Many women choose to go under the knife to enhance their chest. But with the choices presented to them, how do they choose the material? Making the choice between silicone or saline can be extremely difficult. This is especially true if you aren’t knowledgeable about the two. There are pros and cons associated with each implant material. Each patient is different, and has their own individual look and preference in mind. Lets take a moment to discuss the two different implant materials. Hopefully, you will get a better idea of what material is better for you.

How They Look and Feel

First of all, most patients want a nice, natural look. This can be achieved with both silicone and saline implants. This is especially true if the implants are placed under the chest muscles. However, if you want your implants to feel natural, many say silicone is the way to go. Silicone implants are made out of a gel material. The material mimics the weight of natural breasts, as well as the suppleness. Liquid saline implants do not feel as natural as silicone gel. Silicone implants are also softer, and less likely to ripple. In addition, a very thin patient or someone who has little natural breast tissue would be a good candidate for silicone. On the other end of the spectrum, if a patient has very asymmetrical breasts they would be a good candidate for saline implants. The saline solution can be adjusted in each implant, evening out the breasts.

How They Scar

Secondly, an important factor to consider is how each implant material will heal over time. Will they leave big, visible scars? Most of the time, scars are not extremely noticeable. Saline breast implants are made out of a silicone shell, with a liquid saline solution filling. The saline solution can be added after the shells have been placed. Because of this, the incisions made can be a little smaller. In addition, there are more options of where the incisions can be made. With silicone implants you can choose to have the incisions in the breast fold or the armpits. Saline implants allow you to choose not only those two places but the areola borders or even the belly button. Scars from saline implants are usually around half an inch smaller than silicone, and have a larger range of options for where incisions can be made.

Safety

It has been found that both silicone and saline implant materials are safe. However, at one point in time, the FDA was concerned about the safety of silicone breast implants. Lawmakers were concerned that there wasn’t enough information to support that breast implant were safe. Therefore, the material was subject to years of rigorous testing. This resulted in the FDA basically coming up empty handed. They were not able to find any scientific data that silicone breast implants are harmful. The FDA assumed that they were linked to systemic diseases.
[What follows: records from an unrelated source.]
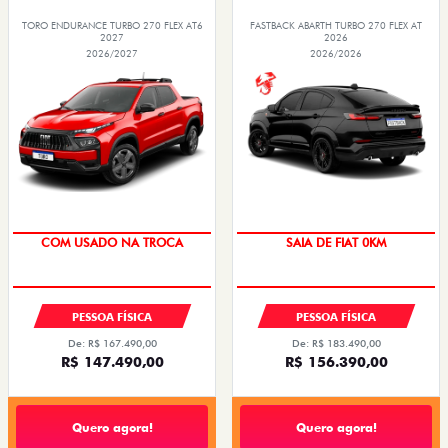
TORO ENDURANCE TURBO 270 FLEX AT6
FASTBACK ABARTH TURBO 270 FLEX AT
2027
2026
2026/2027
2026/2026
COM USADO NA TROCA
SAIA DE FIAT 0KM
PESSOA FÍSICA
PESSOA FÍSICA
De: R$ 167.490,00
De: R$ 183.490,00
R$ 147.490,00
R$ 156.390,00
Quero agora!
Quero agora!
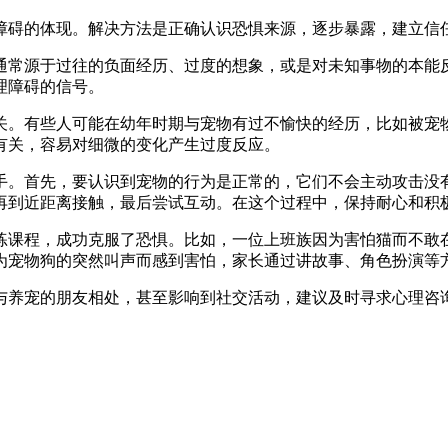
障碍的体现。解决方法是正确认识恐惧来源，逐步暴露，建立信
通常源于过往的负面经历、过度的想象，或是对未知事物的本能
理障碍的信号。
关。有些人可能在幼年时期与宠物有过不愉快的经历，比如被宠
有关，容易对细微的变化产生过度反应。
手。首先，要认识到宠物的行为是正常的，它们不会主动攻击没
再到近距离接触，最后尝试互动。在这个过程中，保持耐心和积
练课程，成功克服了恐惧。比如，一位上班族因为害怕猫而不敢
为宠物狗的突然叫声而感到害怕，家长通过讲故事、角色扮演等
与养宠的朋友相处，甚至影响到社交活动，建议及时寻求心理咨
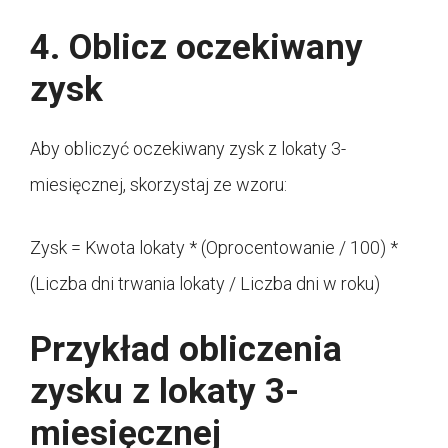
4. Oblicz oczekiwany
zysk
Aby obliczyć oczekiwany zysk z lokaty 3-
miesięcznej, skorzystaj ze wzoru:
Zysk = Kwota lokaty * (Oprocentowanie / 100) *
(Liczba dni trwania lokaty / Liczba dni w roku)
Przykład obliczenia
zysku z lokaty 3-
miesięcznej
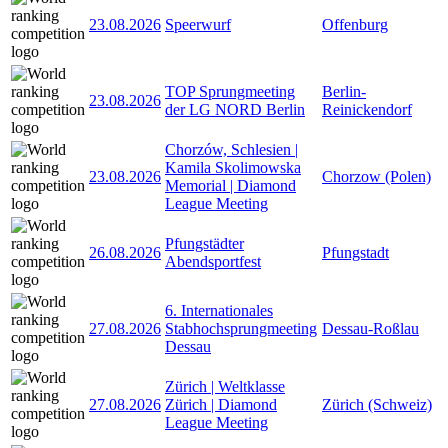
23.08.2026
Speerwurf
Offenburg
TOP Sprungmeeting
Berlin-
23.08.2026
der LG NORD Berlin
Reinickendorf
Chorzów, Schlesien |
Kamila Skolimowska
23.08.2026
Chorzow (Polen)
Memorial | Diamond
League Meeting
Pfungstädter
26.08.2026
Pfungstadt
Abendsportfest
6. Internationales
27.08.2026
Stabhochsprungmeeting
Dessau-Roßlau
Dessau
Zürich | Weltklasse
27.08.2026
Zürich | Diamond
Zürich (Schweiz)
League Meeting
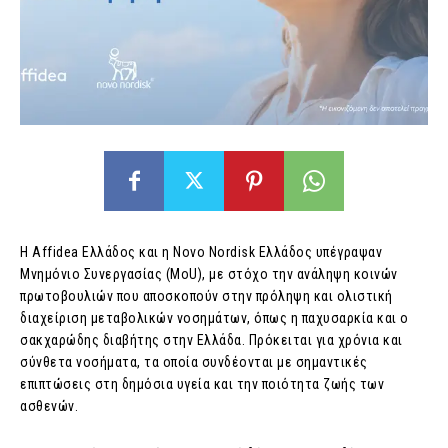
Η Affidea Ελλάδος και η Novo Nordisk Ελλάδος υπέγραψαν
Μνημόνιο Συνεργασίας (MoU), με στόχο την ανάληψη κοινών
πρωτοβουλιών που αποσκοπούν στην πρόληψη και ολιστική
διαχείριση μεταβολικών νοσημάτων, όπως η παχυσαρκία και ο
σακχαρώδης διαβήτης στην Ελλάδα. Πρόκειται για χρόνια και
σύνθετα νοσήματα, τα οποία συνδέονται με σημαντικές
επιπτώσεις στη δημόσια υγεία και την ποιότητα ζωής των
ασθενών.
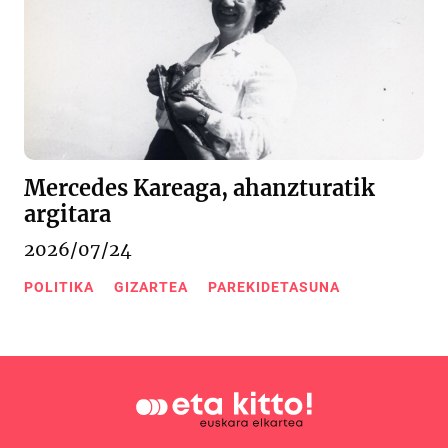
Mercedes Kareaga, ahanzturatik
argitara
2026/07/24
POLITIKA
GIZARTEA
PAREKIDETASUNA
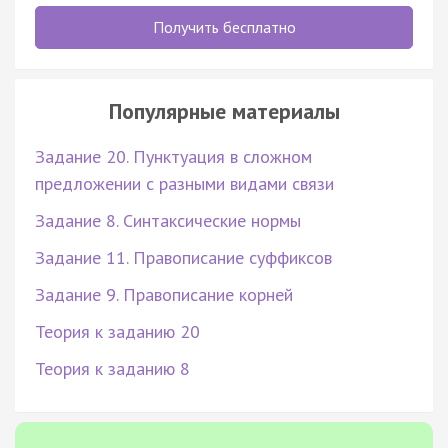
Получить бесплатно
Популярные материалы
Задание 20. Пунктуация в сложном
предложении с разными видами связи
Задание 8. Синтаксические нормы
Задание 11. Правописание суффиксов
Задание 9. Правописание корней
Теория к заданию 20
Теория к заданию 8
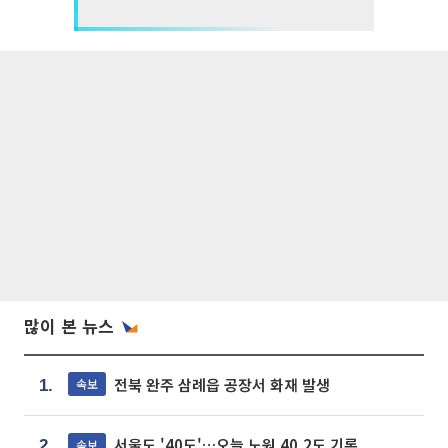
많이 본 뉴스
전북 완주 삼례읍 공장서 화재 발생
속보
1.
서울도 '40도'…오늘 노원 40.2도 기록
속보
2.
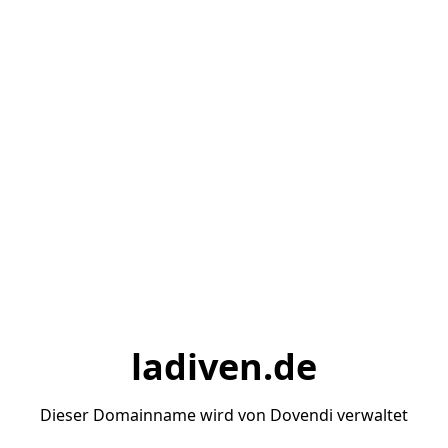
ladiven.de
Dieser Domainname wird von Dovendi verwaltet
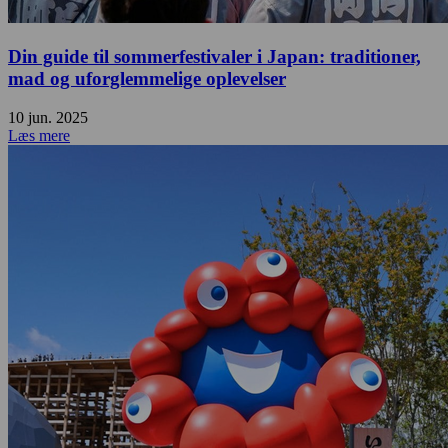
Din guide til sommerfestivaler i Japan: traditioner,
mad og uforglemmelige oplevelser
10 jun. 2025
Læs mere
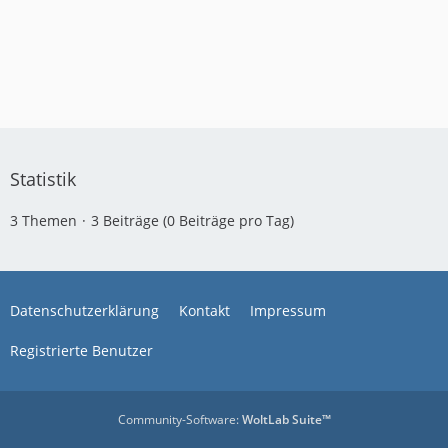
Statistik
3 Themen
3 Beiträge (0 Beiträge pro Tag)
Datenschutzerklärung
Kontakt
Impressum
Registrierte Benutzer
Community-Software:
WoltLab Suite™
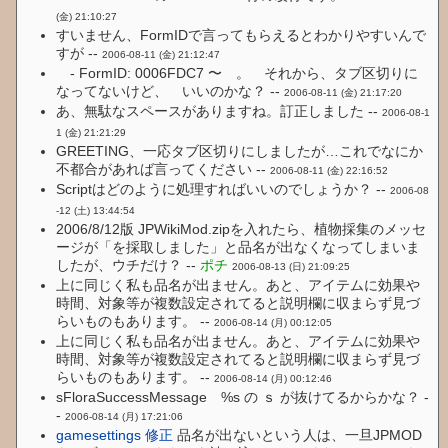
(金) 21:10:27
すいません、FormIDで言ってもらえるとわかりやすいんで
すが --
2006-08-11 (金) 21:12:47
- FormID: 0006FDC7 〜 。 それから、タブ区切りに
なってないけど、 いいのかな？ --
2006-08-11 (金) 21:17:20
あ、無駄なスペースがありますね。訂正しました --
2006-08-1
1 (金) 21:21:29
GREETING、一応タブ区切りにしましたが…これでなにか
不都合があれば言ってください --
2006-08-11 (金) 22:16:52
Scriptはどのように処理すればいいのでしょうか？ --
2006-08
-12 (土) 13:44:54
2006/8/12版 JPWikiMod.zipを入れたら、植物採集のメッセ
ージが「を採取しました」と品名が出なくなってしまいま
したが、ウチだけ？ --
ポチ
2006-08-13 (日) 21:09:25
上に同じく私も品名が出ません。あと、アイテムに効果や
時間、対象等が複数設定されてると説明欄に収まらず見づ
らいものもあります。 --
2006-08-14 (月) 00:12:05
上に同じく私も品名が出ません。あと、アイテムに効果や
時間、対象等が複数設定されてると説明欄に収まらず見づ
らいものもあります。 --
2006-08-14 (月) 00:12:46
sFloraSuccessMessage %s の ｓ が抜けてるからかな？ -
-
2006-08-14 (月) 17:21:06
gamesettings 修正
品名が出ないという人は、一旦JPMOD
However, this proved not to be true. Both silicone and saline implants are completely safe. There is on e difference between the two though. To get silicone implants, a patients must be at least 22 years old. Whereas to get saline implants, a patient only has to be 18.

Breast Implant Cost

Lastly, a huge contributing factor to how some choose what breast implant material to go with is cost. Initially, silicone breast implants are a little more expensive. The manufacturers of silicone implants charge about $1,000 more than saline. In addition to the extra cost, those that have silicone breast implants are told they should get an MRI three years after surgery. Then, every two years they should get an MRI. Patients that opt for silicone breast implants are made aware that there is no way to detect breast cancer, or ruptures with the implants. Therefore, getting MRIs is highly recommended. On the other hand, saline implants do not require that you get an MRI. Thus, over time the maintenance costs of silicone implants make them the more expensive option.

Making the choice

As you’ve read, each breast implant material has its own pros and cons. Both silicone and saline have a nice natural look. But silicone implants have a more natural feel. Saline implants have slightly smaller scars and more options for the placement of incisions. Both options are totally safe. Lastly, of the two choices, silicone is more expensive in the long run. Making the choice is completely up to you but your surgeon can answer any questions you may have.